Extracted data entries
────────────────────

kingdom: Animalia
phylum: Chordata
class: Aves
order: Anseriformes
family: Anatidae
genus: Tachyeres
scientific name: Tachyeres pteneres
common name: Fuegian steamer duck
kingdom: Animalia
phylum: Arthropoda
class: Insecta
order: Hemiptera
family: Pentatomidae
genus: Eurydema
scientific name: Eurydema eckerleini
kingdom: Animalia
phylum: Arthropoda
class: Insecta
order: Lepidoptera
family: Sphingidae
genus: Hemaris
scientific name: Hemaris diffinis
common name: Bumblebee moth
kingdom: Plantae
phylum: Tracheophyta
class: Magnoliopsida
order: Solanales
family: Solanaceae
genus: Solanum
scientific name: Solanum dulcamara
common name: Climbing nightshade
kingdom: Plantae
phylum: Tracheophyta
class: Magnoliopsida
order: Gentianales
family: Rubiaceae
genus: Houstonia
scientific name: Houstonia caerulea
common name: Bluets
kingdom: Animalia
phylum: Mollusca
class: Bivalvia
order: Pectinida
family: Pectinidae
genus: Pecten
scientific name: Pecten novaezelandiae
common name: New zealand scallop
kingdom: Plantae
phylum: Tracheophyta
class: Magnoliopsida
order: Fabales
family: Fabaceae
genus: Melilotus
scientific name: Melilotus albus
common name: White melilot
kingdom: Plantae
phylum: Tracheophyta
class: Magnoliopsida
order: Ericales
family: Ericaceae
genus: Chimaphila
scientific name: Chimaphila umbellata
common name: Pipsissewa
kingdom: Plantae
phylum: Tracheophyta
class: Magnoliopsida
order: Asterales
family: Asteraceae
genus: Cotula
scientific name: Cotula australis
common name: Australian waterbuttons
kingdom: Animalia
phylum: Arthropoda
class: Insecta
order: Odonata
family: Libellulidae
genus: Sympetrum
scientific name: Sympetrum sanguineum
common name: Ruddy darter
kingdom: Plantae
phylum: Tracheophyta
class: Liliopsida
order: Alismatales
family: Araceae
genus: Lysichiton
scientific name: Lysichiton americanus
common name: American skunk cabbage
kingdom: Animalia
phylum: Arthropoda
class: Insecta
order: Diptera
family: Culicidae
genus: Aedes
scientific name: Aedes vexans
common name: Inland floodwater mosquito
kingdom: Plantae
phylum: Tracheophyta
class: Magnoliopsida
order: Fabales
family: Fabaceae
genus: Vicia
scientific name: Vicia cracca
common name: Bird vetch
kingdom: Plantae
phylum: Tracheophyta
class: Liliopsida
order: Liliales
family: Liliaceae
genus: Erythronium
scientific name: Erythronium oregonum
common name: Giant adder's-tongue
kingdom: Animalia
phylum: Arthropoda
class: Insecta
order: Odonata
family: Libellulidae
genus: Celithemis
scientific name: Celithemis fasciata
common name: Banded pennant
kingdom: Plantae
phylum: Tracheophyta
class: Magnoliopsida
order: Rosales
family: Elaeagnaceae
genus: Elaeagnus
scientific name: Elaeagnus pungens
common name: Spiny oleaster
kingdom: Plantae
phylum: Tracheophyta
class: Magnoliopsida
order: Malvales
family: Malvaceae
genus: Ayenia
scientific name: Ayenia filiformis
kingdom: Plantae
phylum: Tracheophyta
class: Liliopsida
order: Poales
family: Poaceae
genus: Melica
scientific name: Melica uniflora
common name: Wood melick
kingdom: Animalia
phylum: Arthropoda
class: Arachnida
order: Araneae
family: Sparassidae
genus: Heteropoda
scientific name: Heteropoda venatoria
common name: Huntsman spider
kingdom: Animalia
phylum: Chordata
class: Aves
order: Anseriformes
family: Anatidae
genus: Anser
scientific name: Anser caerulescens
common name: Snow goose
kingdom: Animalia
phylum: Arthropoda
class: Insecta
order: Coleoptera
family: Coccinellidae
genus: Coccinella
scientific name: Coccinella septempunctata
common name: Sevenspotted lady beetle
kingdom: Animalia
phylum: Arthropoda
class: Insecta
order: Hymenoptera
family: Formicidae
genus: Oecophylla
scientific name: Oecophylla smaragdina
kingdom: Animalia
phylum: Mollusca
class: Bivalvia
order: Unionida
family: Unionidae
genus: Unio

────────────────────

Aim of the task:
Could you recast the lines from the start of the records through the line containing "genus: Eurydema" as a Markdown table with the columns Row and Line, numbering each line and leaving out any blank lines?

Worked solution:
| Row | Line |
|---|---|
| 1 | kingdom: Animalia |
| 2 | phylum: Chordata |
| 3 | class: Aves |
| 4 | order: Anseriformes |
| 5 | family: Anatidae |
| 6 | genus: Tachyeres |
| 7 | scientific name: Tachyeres pteneres |
| 8 | common name: Fuegian steamer duck |
| 9 | kingdom: Animalia |
| 10 | phylum: Arthropoda |
| 11 | class: Insecta |
| 12 | order: Hemiptera |
| 13 | family: Pentatomidae |
| 14 | genus: Eurydema |